[[ Stored data open ]]

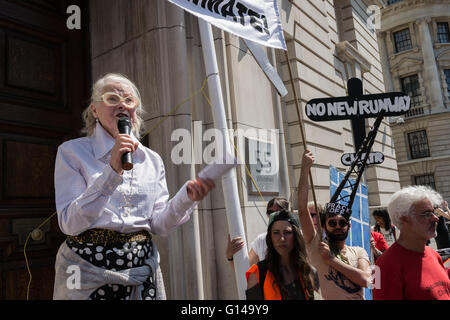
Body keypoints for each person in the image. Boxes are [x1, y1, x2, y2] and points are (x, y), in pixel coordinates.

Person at [53, 73, 215, 300]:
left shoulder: (152, 159)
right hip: (86, 271)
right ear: (94, 110)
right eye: (111, 98)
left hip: (141, 269)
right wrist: (112, 171)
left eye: (129, 100)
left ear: (135, 112)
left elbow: (159, 225)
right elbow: (69, 223)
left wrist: (186, 198)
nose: (122, 104)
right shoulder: (72, 152)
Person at [298, 149, 371, 300]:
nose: (338, 226)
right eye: (332, 222)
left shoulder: (358, 252)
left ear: (348, 226)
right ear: (324, 226)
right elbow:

[[ Stored data closed ]]

* Task item *
Give again, word for word, every line from the top of the data through the line with "left wrist: (186, 198)", both ends included, and exclude the pictures.

* The answer *
Body keypoints for each person in the image. Boxes are [x1, y1, x2, y2] and points are (x, y), in pixel coordinates.

Person at [53, 73, 215, 300]:
left shoulder: (152, 159)
right hip: (86, 271)
right ear: (94, 110)
right eye: (111, 98)
left hip: (141, 269)
right wrist: (112, 171)
left eye: (129, 100)
left ear: (135, 112)
left elbow: (159, 225)
right elbow: (69, 223)
left wrist: (186, 198)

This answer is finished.